No, higher interest rates are generally good for banks. The spread between what banks charge on loans and what their cost of funds are higher when rates are higher.
The problem is the fed kept interest rates artificially low for so long and now they are artificially high. Banks need market equilibrium but they are getting artificial interest rates from the Fed.
I honestly don’t know what interest rate equilibrium is, nor do most bankers. It has been artificially manipulated by the Fed for so long that no one really knows.
I think consolidation is going to happen. The banks that bet long to get some yield when rates were artificially low, will be gobbled up.
So what happens with those long term bonds that the now weakened banks own during
a buy out ? Does the new bigger bank, just by shear size , able to add these lower value
assets to their bond portfolio, but not significantly impact their bond portfolio liquidity ?

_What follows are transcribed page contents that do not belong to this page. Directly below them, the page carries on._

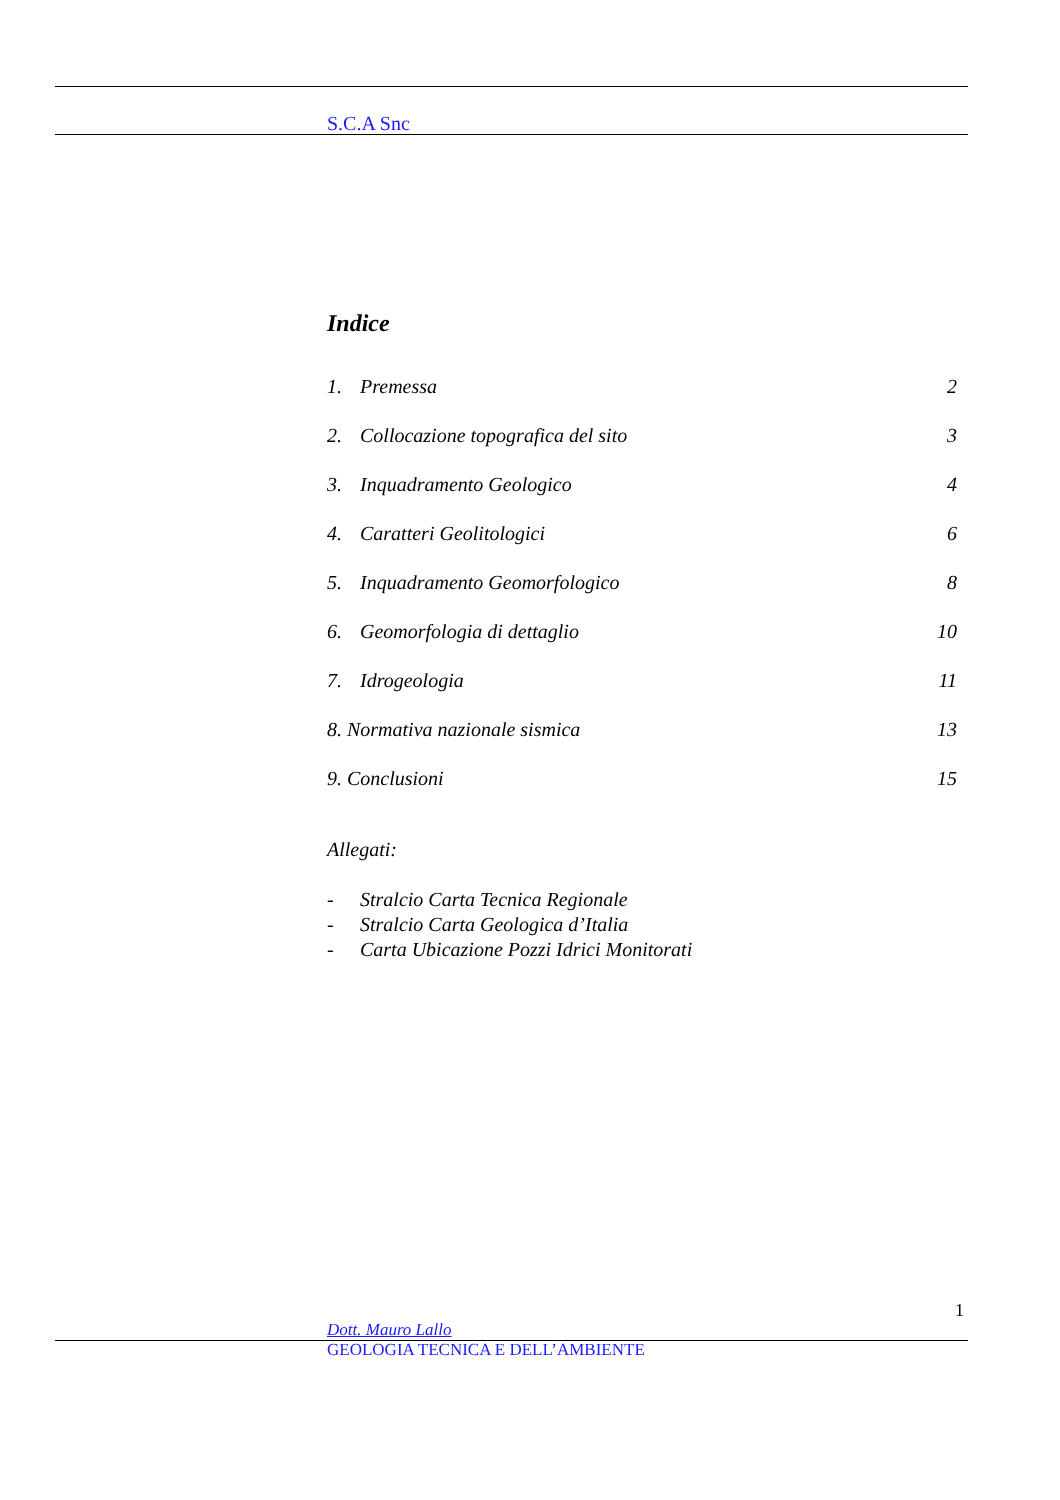S.C.A Snc
Indice
1. Premessa 2
2. Collocazione topografica del sito
3
3. Inquadramento Geologico 4
4. Caratteri Geolitologici 6
5. Inquadramento Geomorfologico
8
6. Geomorfologia di dettaglio 10
7. Idrogeologia 11
8. Normativa nazionale sismica 13
9. Conclusioni 15
Allegati:
- Stralcio Carta Tecnica Regionale
- Stralcio Carta Geologica d’Italia
- Carta Ubicazione Pozzi Idrici Monitorati
1
Dott. Mauro Lallo
GEOLOGIA TECNICA E DELL’AMBIENTE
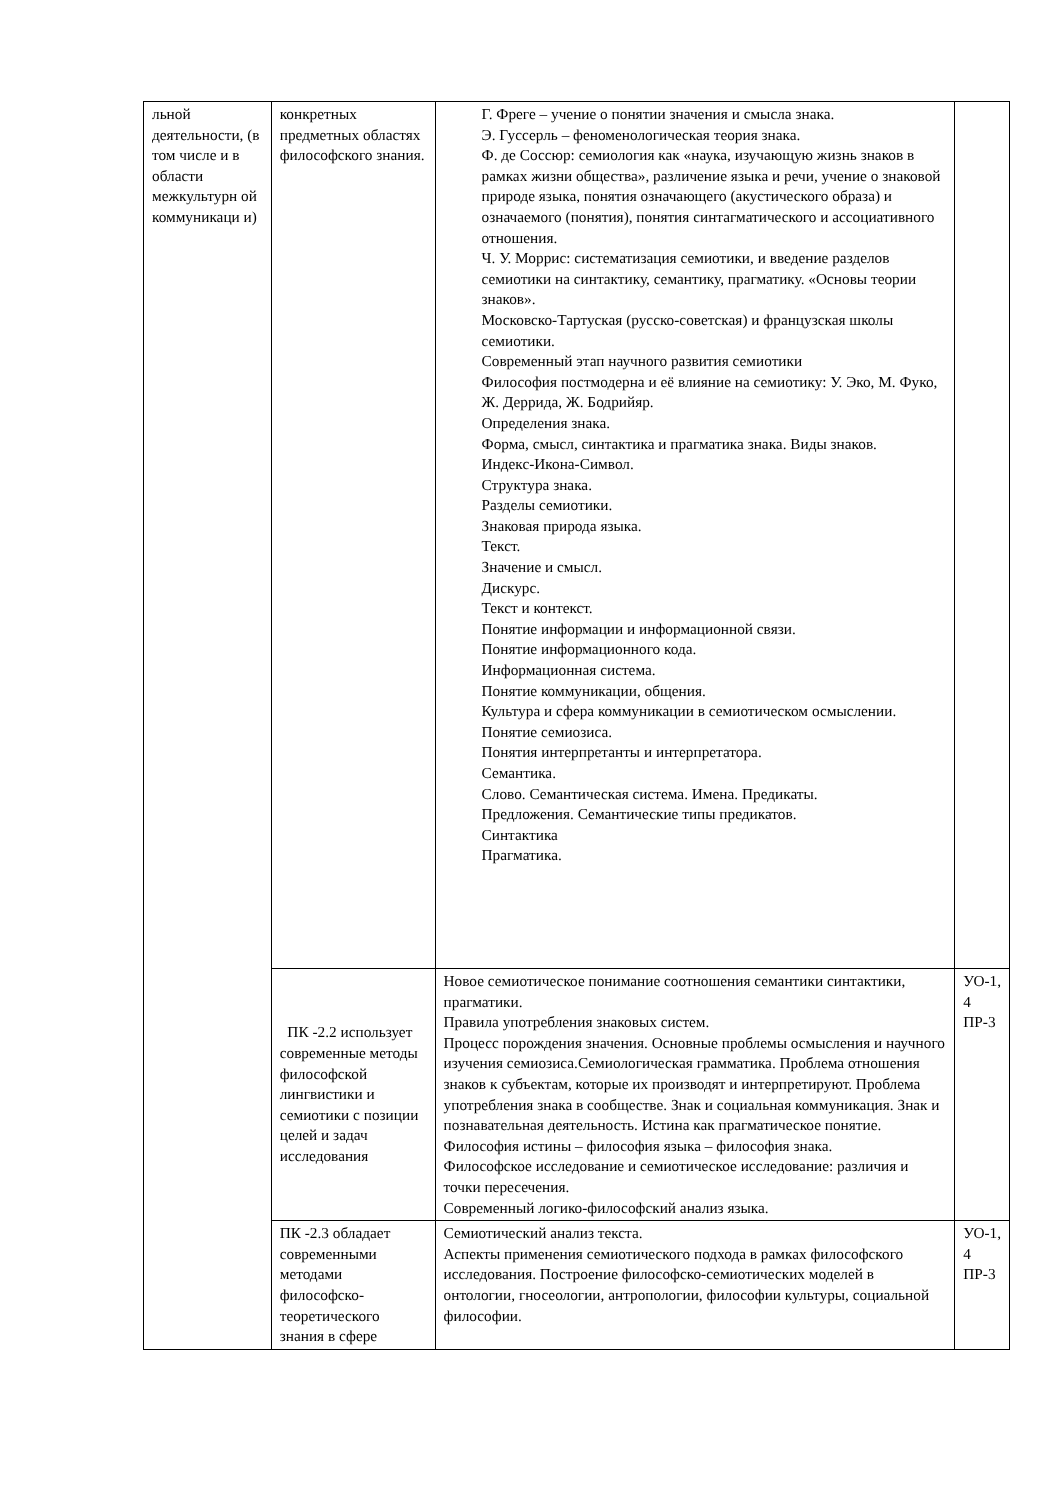| льной деятельности, (в том числе и в области межкультурн ой коммуникаци и) | конкретных предметных областях философского знания. | Г. Фреге – учение о понятии значения и смысла знака. Э. Гуссерль – феноменологическая теория знака. Ф. де Соссюр: семиология как «наука, изучающую жизнь знаков в рамках жизни общества», различение языка и речи, учение о знаковой природе языка, понятия означающего (акустического образа) и означаемого (понятия), понятия синтагматического и ассоциативного отношения. Ч. У. Моррис: систематизация семиотики, и введение разделов семиотики на синтактику, семантику, прагматику. «Основы теории знаков». Московско-Тартуская (русско-советская) и французская школы семиотики. Современный этап научного развития семиотики Философия постмодерна и её влияние на семиотику: У. Эко, М. Фуко, Ж. Деррида, Ж. Бодрийяр. Определения знака. Форма, смысл, синтактика и прагматика знака. Виды знаков. Индекс-Икона-Символ. Структура знака. Разделы семиотики. Знаковая природа языка. Текст. Значение и смысл. Дискурс. Текст и контекст. Понятие информации и информационной связи. Понятие информационного кода. Информационная система. Понятие коммуникации, общения. Культура и сфера коммуникации в семиотическом осмыслении. Понятие семиозиса. Понятия интерпретанты и интерпретатора. Семантика. Слово. Семантическая система. Имена. Предикаты. Предложения. Семантические типы предикатов. Синтактика Прагматика. | |
| | ПК -2.2 использует современные методы философской лингвистики и семиотики с позиции целей и задач исследования | Новое семиотическое понимание соотношения семантики синтактики, прагматики. Правила употребления знаковых систем. Процесс порождения значения. Основные проблемы осмысления и научного изучения семиозиса.Семиологическая грамматика. Проблема отношения знаков к субъектам, которые их производят и интерпретируют. Проблема употребления знака в сообществе. Знак и социальная коммуникация. Знак и познавательная деятельность. Истина как прагматическое понятие. Философия истины – философия языка – философия знака. Философское исследование и семиотическое исследование: различия и точки пересечения. Современный логико-философский анализ языка. | УО-1, 4 ПР-3 |
| | ПК -2.3 обладает современными методами философско-теоретического знания в сфере | Семиотический анализ текста. Аспекты применения семиотического подхода в рамках философского исследования. Построение философско-семиотических моделей в онтологии, гносеологии, антропологии, философии культуры, социальной философии. | УО-1, 4 ПР-3 |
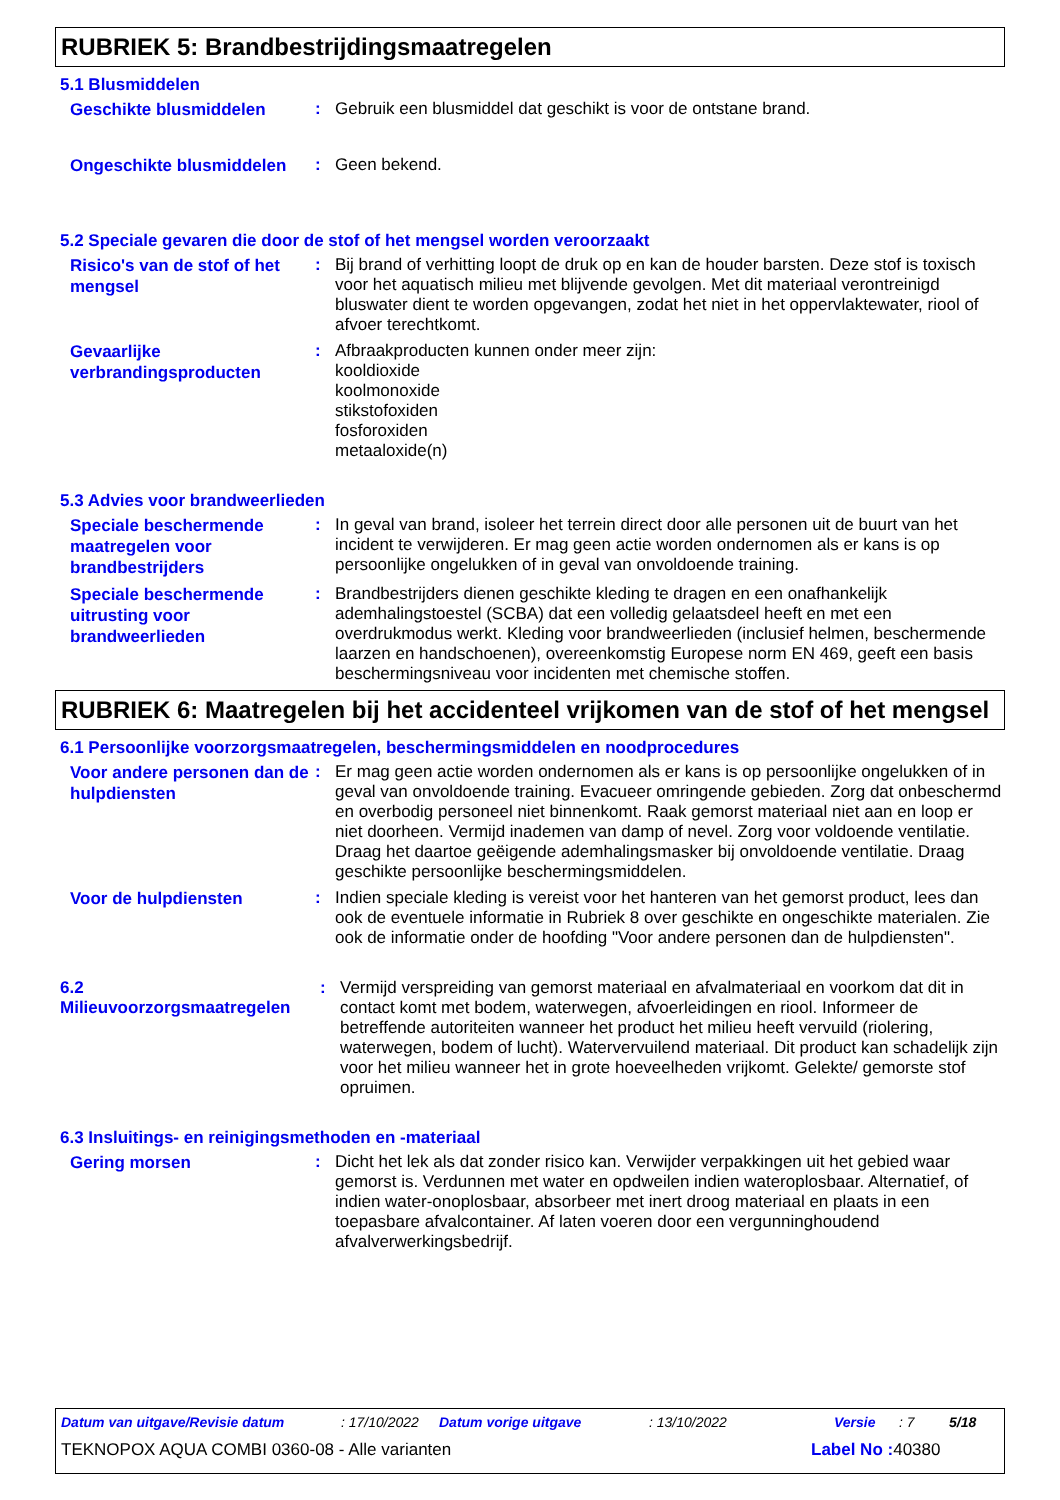RUBRIEK 5: Brandbestrijdingsmaatregelen
5.1 Blusmiddelen
Geschikte blusmiddelen
: Gebruik een blusmiddel dat geschikt is voor de ontstane brand.
Ongeschikte blusmiddelen
: Geen bekend.
5.2 Speciale gevaren die door de stof of het mengsel worden veroorzaakt
Risico's van de stof of het mengsel
: Bij brand of verhitting loopt de druk op en kan de houder barsten. Deze stof is toxisch voor het aquatisch milieu met blijvende gevolgen. Met dit materiaal verontreinigd bluswater dient te worden opgevangen, zodat het niet in het oppervlaktewater, riool of afvoer terechtkomt.
Gevaarlijke verbrandingsproducten
: Afbraakproducten kunnen onder meer zijn:
kooldioxide
koolmonoxide
stikstofoxiden
fosforoxiden
metaaloxide(n)
5.3 Advies voor brandweerlieden
Speciale beschermende maatregelen voor brandbestrijders
: In geval van brand, isoleer het terrein direct door alle personen uit de buurt van het incident te verwijderen. Er mag geen actie worden ondernomen als er kans is op persoonlijke ongelukken of in geval van onvoldoende training.
Speciale beschermende uitrusting voor brandweerlieden
: Brandbestrijders dienen geschikte kleding te dragen en een onafhankelijk ademhalingstoestel (SCBA) dat een volledig gelaatsdeel heeft en met een overdrukmodus werkt. Kleding voor brandweerlieden (inclusief helmen, beschermende laarzen en handschoenen), overeenkomstig Europese norm EN 469, geeft een basis beschermingsniveau voor incidenten met chemische stoffen.
RUBRIEK 6: Maatregelen bij het accidenteel vrijkomen van de stof of het mengsel
6.1 Persoonlijke voorzorgsmaatregelen, beschermingsmiddelen en noodprocedures
Voor andere personen dan de hulpdiensten
: Er mag geen actie worden ondernomen als er kans is op persoonlijke ongelukken of in geval van onvoldoende training. Evacueer omringende gebieden. Zorg dat onbeschermd en overbodig personeel niet binnenkomt. Raak gemorst materiaal niet aan en loop er niet doorheen. Vermijd inademen van damp of nevel. Zorg voor voldoende ventilatie. Draag het daartoe geëigende ademhalingsmasker bij onvoldoende ventilatie. Draag geschikte persoonlijke beschermingsmiddelen.
Voor de hulpdiensten
: Indien speciale kleding is vereist voor het hanteren van het gemorst product, lees dan ook de eventuele informatie in Rubriek 8 over geschikte en ongeschikte materialen. Zie ook de informatie onder de hoofding "Voor andere personen dan de hulpdiensten".
6.2 Milieuvoorzorgsmaatregelen
: Vermijd verspreiding van gemorst materiaal en afvalmateriaal en voorkom dat dit in contact komt met bodem, waterwegen, afvoerleidingen en riool. Informeer de betreffende autoriteiten wanneer het product het milieu heeft vervuild (riolering, waterwegen, bodem of lucht). Watervervuilend materiaal. Dit product kan schadelijk zijn voor het milieu wanneer het in grote hoeveelheden vrijkomt. Gelekte/ gemorste stof opruimen.
6.3 Insluitings- en reinigingsmethoden en -materiaal
Gering morsen
: Dicht het lek als dat zonder risico kan. Verwijder verpakkingen uit het gebied waar gemorst is. Verdunnen met water en opdweilen indien wateroplosbaar. Alternatief, of indien water-onoplosbaar, absorbeer met inert droog materiaal en plaats in een toepasbare afvalcontainer. Af laten voeren door een vergunninghoudend afvalverwerkingsbedrijf.
Datum van uitgave/Revisie datum: 17/10/2022 Datum vorige uitgave: 13/10/2022 Versie: 7 5/18
TEKNOPOX AQUA COMBI 0360-08 - Alle varianten Label No : 40380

Or do they cash out the low yield bonds and just reinvest in new bond instruments that have
have a 2-3x better yield? I guess I’m asking what price does the new bank actually pay for
a troubled bank that has billions in low yield bonds ? They pay depositors value or current asset
value ?
Per article posted by coachv, that may be about 187 banks that are vulnerable if half of their
depositors did full withdrawals. There is certainly some human behavior psychology at work
here that has to be managed to avert a panic.